II. John's baptism prepared those who underwent it for admission into the kingdom which was at hand; it consecrated them to the new work of the new kingdom. In their case two conditions had to be fulfilled—repentance and a sense of sin. But these conditions were impossible to Christ. He had no sense of sin. He needed no repentance. The import of the rite was then different in His case. It consecrated Him King of the theocratic kingdom, and proclaimed to all men that His organization of that kingdom had begun. Thus, while the historical meaning of the rite varied with the subjects to whom it was administered, there was an element of preparation in it which was common to both. It consecrated the people to be members of the theocratic kingdom; it consecrated Christ to be the theocratic King; but it marked for both the commencement of a new course of life, in which the subjects of the Kingdom were to receive pardon and life; in which the King was to accomplish the work of salvation, and to bestow life upon His followers.

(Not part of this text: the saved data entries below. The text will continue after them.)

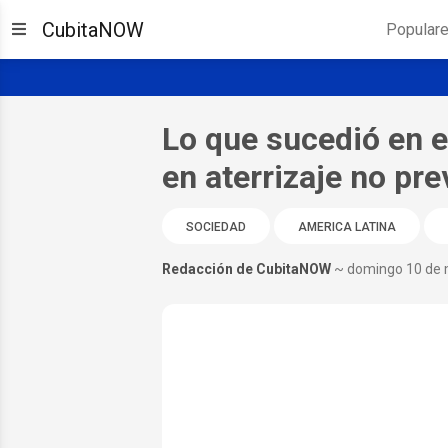
CubitaNOW
Popular
Lo que sucedió en 
en aterrizaje no pr
SOCIEDAD
AMERICA LATINA
Redacción de CubitaNOW
~ domingo 10 de 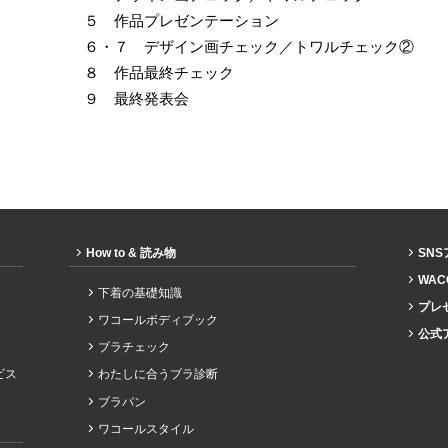
５ 作品プレゼンテーション
６・７ デザイン画チェック／トワルチェック②
８ 作品最終チェック
９ 最終発表会
How to & 読み物
SN
WAC
下着の基礎知識
プレ
ワコールボディブック
公式
ブラチェック
ビス
わたしに合うブラ診断
ブラパン
ワコールスタイル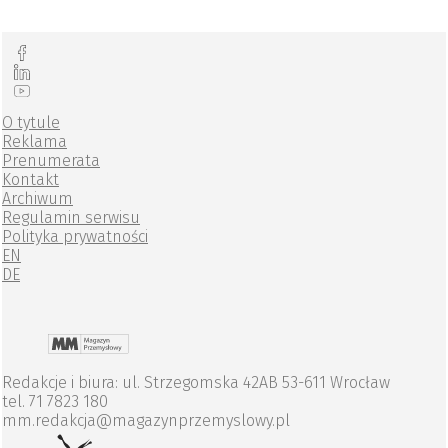
O tytule
Reklama
Prenumerata
Kontakt
Archiwum
Regulamin serwisu
Polityka prywatności
EN
DE
Redakcje i biura: ul. Strzegomska 42AB 53-611 Wrocław
tel. 71 7823 180
mm.redakcja@magazynprzemyslowy.pl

S. A. Brooke, Sermons, 1st series, p. 236.


References: Matthew 3:13-17.—Homiletic Magazine, vol. x., pp. 65, 224; Parker, Inner Life of Christ, vol. i., p. 90.


Verse 15

Matthew 3:15

I. We see from the text how faithfully Jesus observed the forms and duties of religion. Nothing invests the ordinary means of grace with such importance as to see our Lord, like one of ourselves, observing them. He was independent of all means, and stood in no need of such aids. Yet, able to walk without these crutches, He stoops to our condition, that He may teach us, by His own example, the devout, diligent use of all the means of grace. (1) He prayed. (2) He punctually attended worship in the house of God.

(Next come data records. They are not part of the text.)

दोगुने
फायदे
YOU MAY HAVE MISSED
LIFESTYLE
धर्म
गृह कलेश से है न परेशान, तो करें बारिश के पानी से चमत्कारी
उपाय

II. Let me exhort you to the diligent use of these means of grace. Can anything be plainer than this, that if our blessed Lord did not neglect the means of grace, much less should we, can we, afford to do so?

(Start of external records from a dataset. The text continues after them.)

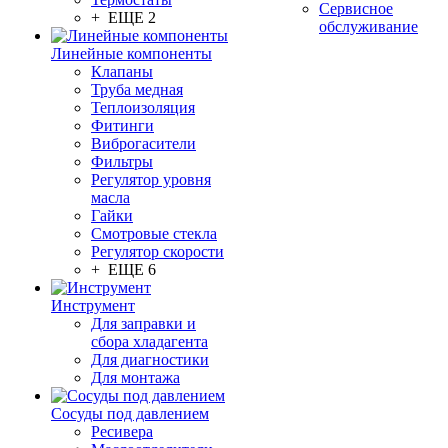
Сервисное
+ ЕЩЕ 2
обслуживание
Линейные компоненты
Клапаны
Труба медная
Теплоизоляция
Фитинги
Виброгасители
Фильтры
Регулятор уровня
масла
Гайки
Смотровые стекла
Регулятор скорости
+ ЕЩЕ 6
Инструмент
Для заправки и
сбора хладагента
Для диагностики
Для монтажа
Сосуды под давлением
Ресивера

III. Let me exhort you to a devout use of these means of grace. For true religion does not lie in them. If religion be not in the heart it is nowhere. Trust not in mere outward duties, the most scrupulous and punctual attention to them. We are to use the means of grace diligently, yet devoutly, in dependence on the grace of God, that, bringing us into His presence and under His sanctifying power, we may be saved, not only from the punishment, but from the thraldom and love, of sin.

IV. In setting Christ before you as your pattern as well as propitiation, I am not calling you to a hopeless task. It is not by fits and starts that men become holy. It is not occasional, but prolonged, continuous, and lifelong efforts that are required; to be daily at it, always at it; resting but to renew the work; falling but to rise again. It is not with a rush and a spring that we are to reach Christ's character, attain to perfect saint-ship; but step by step, foot by foot, hand over hand, we are slowly, and often painfully, to mount the ladder, that rests on earth and rises to heaven.

T. Guthrie, The Way to Life, p. 175.


References: Matthew 3:15.—J. E. Vaux, Sermon Notes, 3rd series, p. 74. Matthew 3:16.—Spurgeon, Evening by Evening, p. 63. Matthew 3:16, Matthew 3:17.—Spurgeon, Sermons, vol. xvi., No. 909; A. Barry, Cheltenham College Sermons, p. 243. Matthew 3:17.—Clergyman's Magazine, vol. iii., p. 289. Matt 3—Homiletic Quarterly, vol. ii., p. 79.